=== Supplied material ===

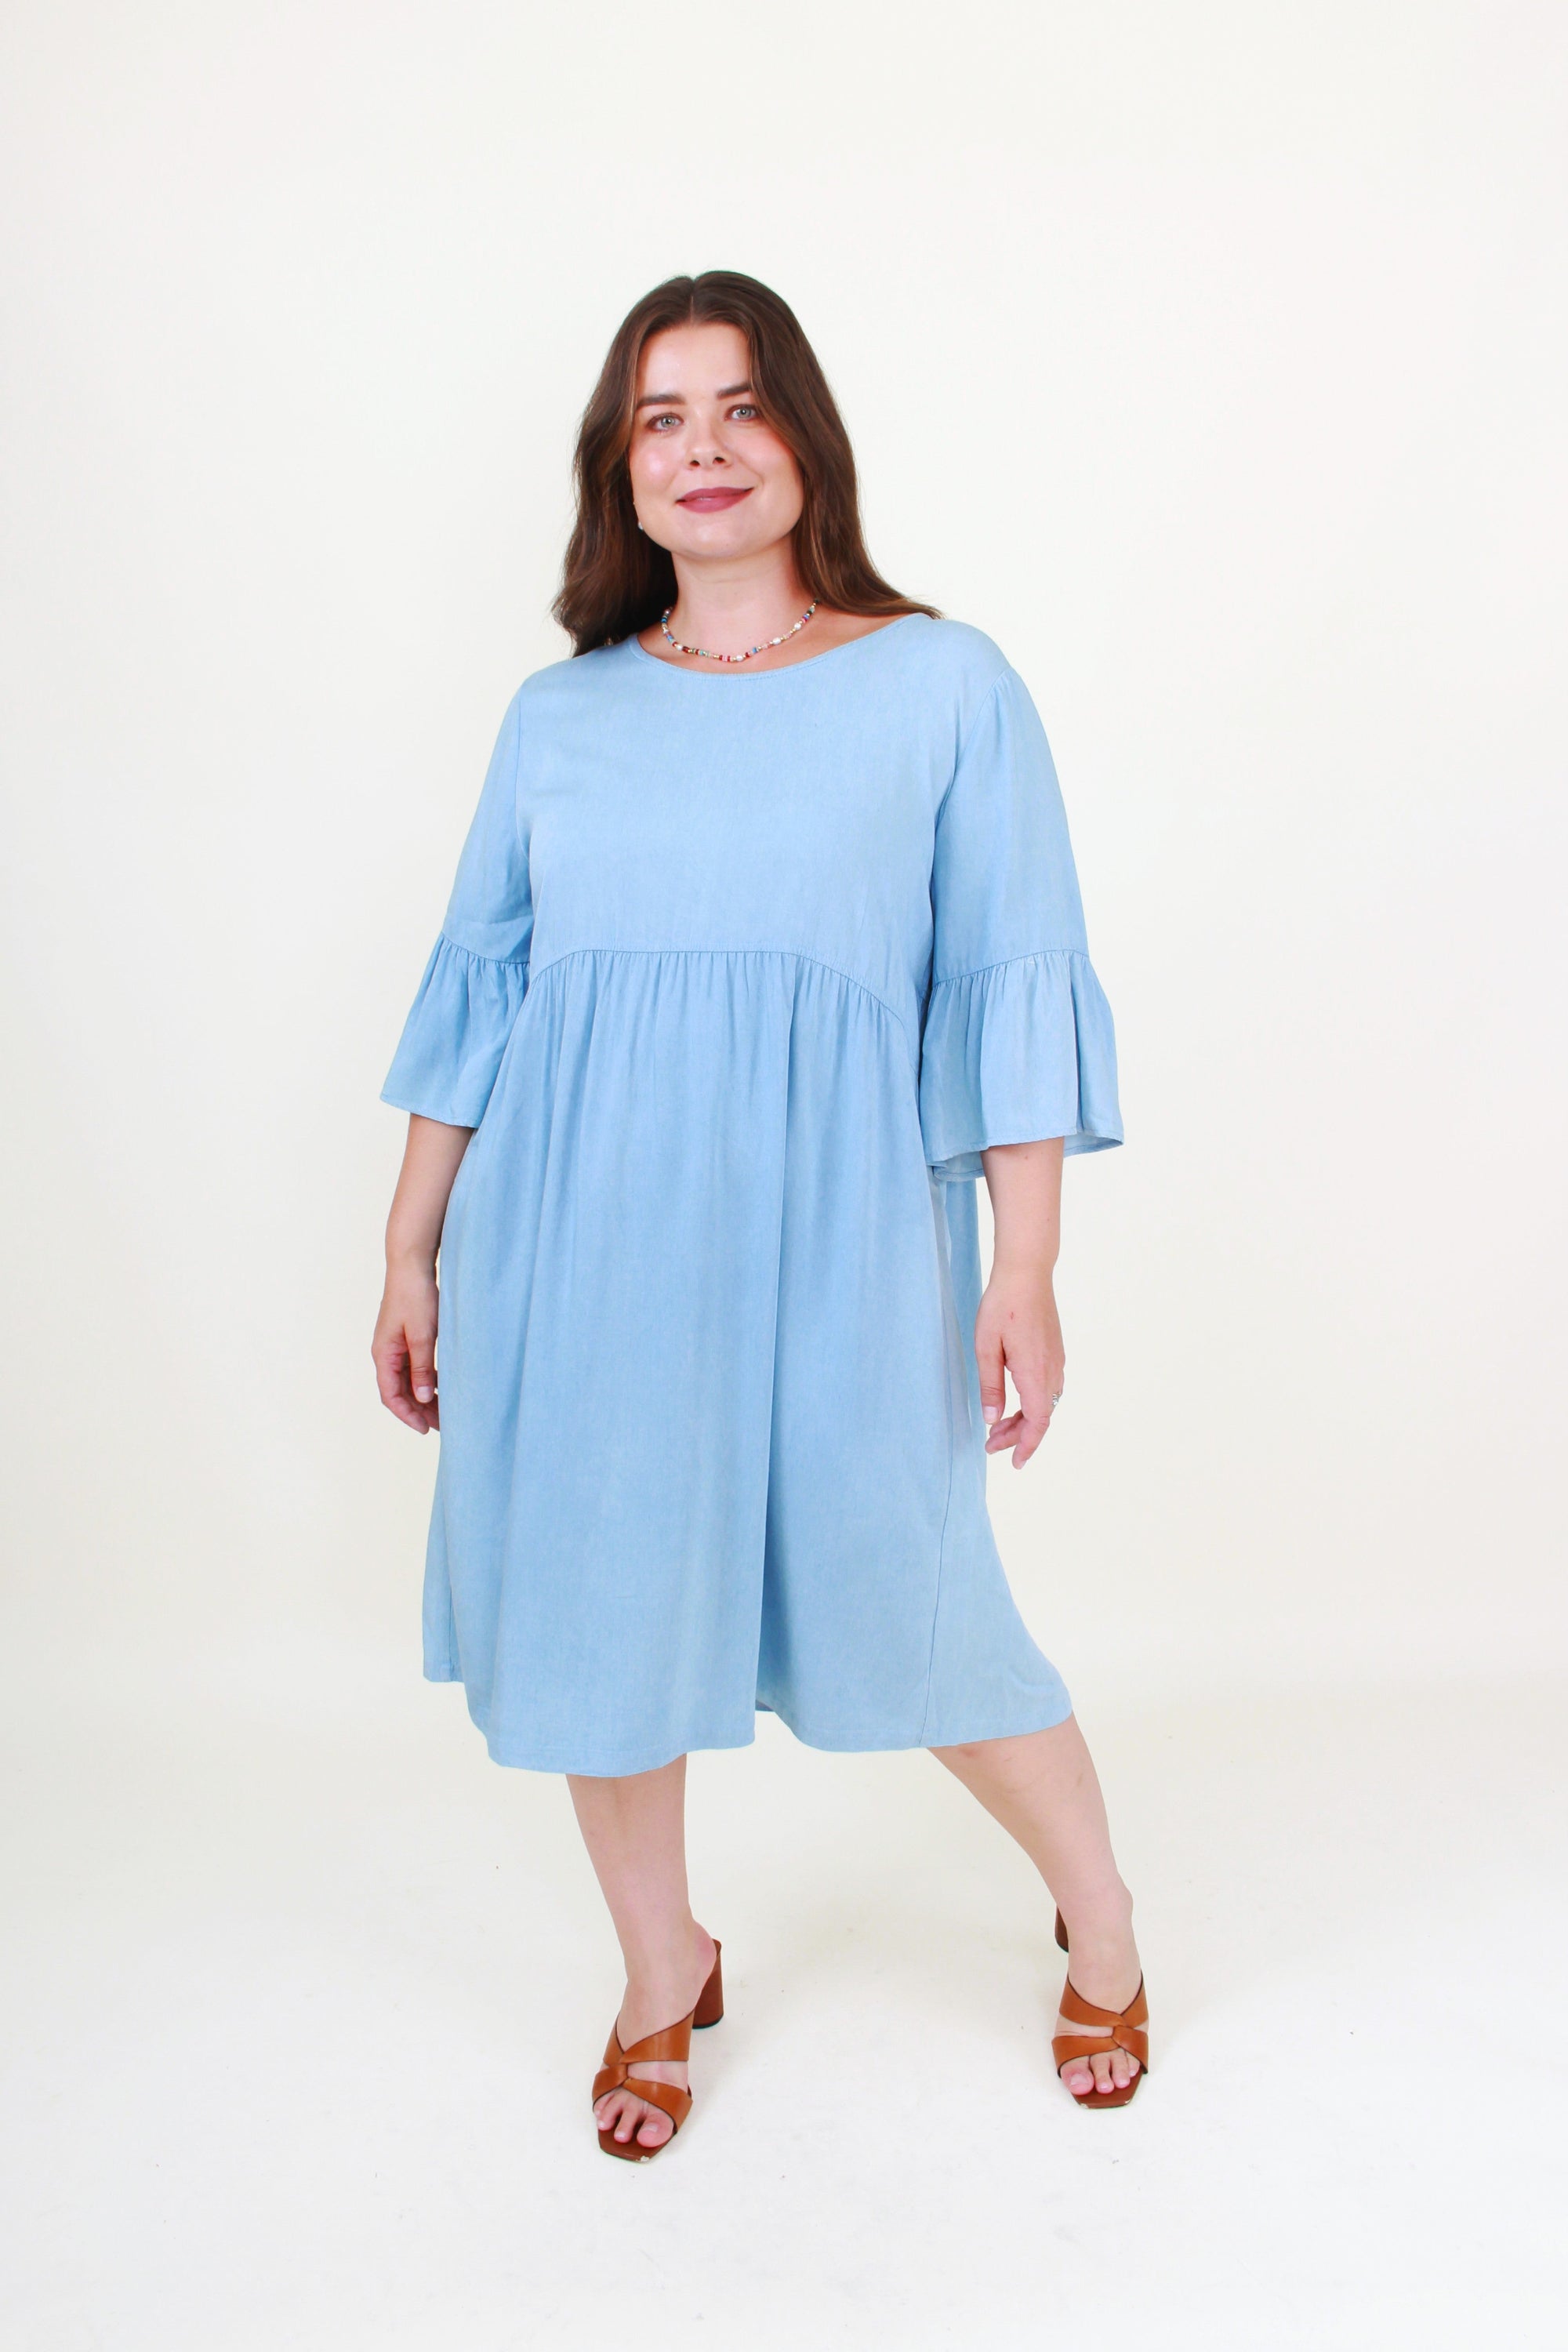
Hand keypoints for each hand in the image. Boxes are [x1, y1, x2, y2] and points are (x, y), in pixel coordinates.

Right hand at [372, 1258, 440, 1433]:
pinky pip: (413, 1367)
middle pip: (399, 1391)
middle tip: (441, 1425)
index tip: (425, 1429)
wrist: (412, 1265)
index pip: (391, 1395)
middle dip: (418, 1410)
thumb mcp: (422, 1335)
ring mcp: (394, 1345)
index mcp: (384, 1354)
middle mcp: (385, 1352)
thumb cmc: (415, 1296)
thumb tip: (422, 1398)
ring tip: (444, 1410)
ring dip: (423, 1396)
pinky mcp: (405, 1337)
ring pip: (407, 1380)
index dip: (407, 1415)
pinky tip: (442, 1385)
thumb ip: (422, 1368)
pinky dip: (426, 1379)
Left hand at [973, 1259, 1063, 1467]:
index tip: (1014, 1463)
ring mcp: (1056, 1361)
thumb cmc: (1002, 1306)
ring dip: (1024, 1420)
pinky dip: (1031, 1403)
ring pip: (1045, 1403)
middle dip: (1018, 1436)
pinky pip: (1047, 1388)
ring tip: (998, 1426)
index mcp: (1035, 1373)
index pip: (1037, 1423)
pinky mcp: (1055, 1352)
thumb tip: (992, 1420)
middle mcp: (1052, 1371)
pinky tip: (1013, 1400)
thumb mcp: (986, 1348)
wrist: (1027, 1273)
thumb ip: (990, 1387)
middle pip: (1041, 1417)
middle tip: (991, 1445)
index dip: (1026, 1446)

===

*What you should do*:
Return each line of the material above in which the string "hand" appears.

*Task solution*:
Hand keypoints for each hand in the image. Boxes are [x1, y1, x2, y2] and points are (x, y), in pixel coordinates.
Right hand at [372, 1258, 440, 1433]:
Left hand at [973, 1259, 1063, 1467]:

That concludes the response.